◆ **TEXTE À LIRE**:
:::

Vous envisagez de transmettre votre héritage tout en minimisant les droits de succession? La donation de la nue-propriété d’un bien immobilier ou d’un portefeuille d’actions peut représenter une solution avantageuse, tant fiscalement que patrimonialement. Toutefois, il est essentiel d'en comprendre les implications.
1/ Qu'est-ce que la donation en nue-propriété ?
Être pleinement propriétaire d’un bien signifie en jouir librement, que ce soit par son occupation, sa location ou sa vente. En procédant à la donation de la nue-propriété, vous conservez ce qu’on appelle l’usufruit, vous permettant ainsi de continuer à occuper le bien ou de percevoir des revenus locatifs.
Cette opération est également applicable aux titres financiers. Dans ce cas, le donateur cède la nue-propriété des actions tout en réservant à l'usufruitier le droit de gestion et le bénéfice des dividendes. Néanmoins, cela génère une créance de restitution : au décès de l'usufruitier, le nus-propriétaire doit récupérer des actions équivalentes à celles transférées.
2/ Avantages fiscaux de la donation en nue-propriété
Les bénéfices fiscaux sont notables lors d'une donation. En effet, les droits de donation ne se calculent pas sur la totalité de la valeur du bien, mais sur une fraction déterminée selon l'âge de l'usufruitier. Par exemple, à 70 ans, la base de calcul est de 60% de la valeur du bien en question.

:::

◆ **CONSIGNE 1**:
Répondez à ces questions sur le texte consacré à la donation en nue-propriété :
(a) Que garde le donateur quand il donne la nue-propriété d'un bien ?
(b) Pour des actions, que doit récupérer le nu-propriétaire au décès de l'usufruitier ?
(c) À 70 ans, sur quelle part de la valeur du bien se calculent les droits de donation ?
◆ **CONSIGNE 2**:
Traduisez en anglais cette phrase du texte sur la donation en nue-propriété : « Cette opération est également applicable aux titres financiers. »
◆ **CONSIGNE 3**:
Renommez un terme dans le texte sur la donation en nue-propriété : recopiez le passage commençant par « Cette opération est » et finissant par « à celles transférées. », en mettant « parts sociales » à la place de « actions ».
Le matériel qui suit n'a aucun lien avec le texte.

:::

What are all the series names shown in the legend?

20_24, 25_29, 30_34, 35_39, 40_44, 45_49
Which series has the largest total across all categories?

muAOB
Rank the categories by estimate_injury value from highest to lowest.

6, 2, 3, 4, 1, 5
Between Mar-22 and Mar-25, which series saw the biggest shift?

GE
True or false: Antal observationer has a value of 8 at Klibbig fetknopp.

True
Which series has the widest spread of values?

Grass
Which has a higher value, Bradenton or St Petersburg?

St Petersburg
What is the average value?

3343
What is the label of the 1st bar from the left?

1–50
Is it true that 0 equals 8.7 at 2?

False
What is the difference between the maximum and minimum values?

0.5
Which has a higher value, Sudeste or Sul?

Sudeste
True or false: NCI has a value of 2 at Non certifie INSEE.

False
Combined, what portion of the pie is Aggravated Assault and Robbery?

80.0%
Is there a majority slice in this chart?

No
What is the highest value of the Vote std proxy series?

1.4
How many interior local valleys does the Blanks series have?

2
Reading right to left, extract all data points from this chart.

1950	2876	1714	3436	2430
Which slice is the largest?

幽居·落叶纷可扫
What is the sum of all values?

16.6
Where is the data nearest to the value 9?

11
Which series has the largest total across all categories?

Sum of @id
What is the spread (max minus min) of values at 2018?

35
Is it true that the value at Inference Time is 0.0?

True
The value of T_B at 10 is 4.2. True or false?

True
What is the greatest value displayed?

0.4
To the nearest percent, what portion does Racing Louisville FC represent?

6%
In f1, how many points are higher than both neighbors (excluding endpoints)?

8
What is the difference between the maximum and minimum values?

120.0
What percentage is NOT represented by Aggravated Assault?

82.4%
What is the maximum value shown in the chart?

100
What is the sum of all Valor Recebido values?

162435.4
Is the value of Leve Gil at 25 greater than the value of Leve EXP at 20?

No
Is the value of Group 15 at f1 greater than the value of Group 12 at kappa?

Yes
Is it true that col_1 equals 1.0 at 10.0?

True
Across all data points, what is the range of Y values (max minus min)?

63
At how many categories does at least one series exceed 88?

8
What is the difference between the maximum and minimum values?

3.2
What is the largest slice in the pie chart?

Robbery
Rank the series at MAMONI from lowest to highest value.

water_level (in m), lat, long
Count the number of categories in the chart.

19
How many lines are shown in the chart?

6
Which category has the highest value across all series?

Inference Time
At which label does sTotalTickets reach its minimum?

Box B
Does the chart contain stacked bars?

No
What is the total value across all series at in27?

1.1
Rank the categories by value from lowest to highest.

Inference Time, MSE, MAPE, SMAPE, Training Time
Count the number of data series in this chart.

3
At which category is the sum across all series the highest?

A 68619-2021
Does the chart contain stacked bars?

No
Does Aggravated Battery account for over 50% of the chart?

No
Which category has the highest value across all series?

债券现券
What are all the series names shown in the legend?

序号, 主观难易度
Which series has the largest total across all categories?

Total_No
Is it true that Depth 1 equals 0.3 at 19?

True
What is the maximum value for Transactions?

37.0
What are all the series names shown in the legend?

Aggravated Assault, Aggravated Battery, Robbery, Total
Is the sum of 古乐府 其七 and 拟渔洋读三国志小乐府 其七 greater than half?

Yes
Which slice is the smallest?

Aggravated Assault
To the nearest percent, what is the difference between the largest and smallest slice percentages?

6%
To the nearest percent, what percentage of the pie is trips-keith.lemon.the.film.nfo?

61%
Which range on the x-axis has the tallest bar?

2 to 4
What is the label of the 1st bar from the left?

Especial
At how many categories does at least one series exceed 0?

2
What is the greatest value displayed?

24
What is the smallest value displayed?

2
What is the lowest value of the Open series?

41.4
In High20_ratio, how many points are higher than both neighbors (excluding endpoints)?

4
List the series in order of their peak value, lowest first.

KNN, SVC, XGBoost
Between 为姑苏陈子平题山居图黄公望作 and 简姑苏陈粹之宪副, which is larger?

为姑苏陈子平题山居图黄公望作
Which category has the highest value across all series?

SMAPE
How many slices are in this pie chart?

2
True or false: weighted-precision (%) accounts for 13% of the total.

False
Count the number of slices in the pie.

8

:::

◆ **SOLUTION DÉTAILLÉE 1**:
(a) Il garde l'usufruit.
(b) Il doit récupérer des actions équivalentes à celles transférées.
(c) Sur 60 % de la valeur du bien.

◆ **SOLUTION DÉTAILLÉE 2**:
This transaction also applies to financial securities.

◆ **SOLUTION DÉTAILLÉE 3**:
Cette opération est également applicable aux titres financiers. Dans ce cas, le donateur cède la nue-propriété des parts sociales tout en réservant à l'usufruitier le droit de gestion et le bénéfice des dividendes. Néanmoins, cela génère une créance de restitution : au décès de l'usufruitier, le nus-propriétaire doit récupérer des parts sociales équivalentes à celles transférées.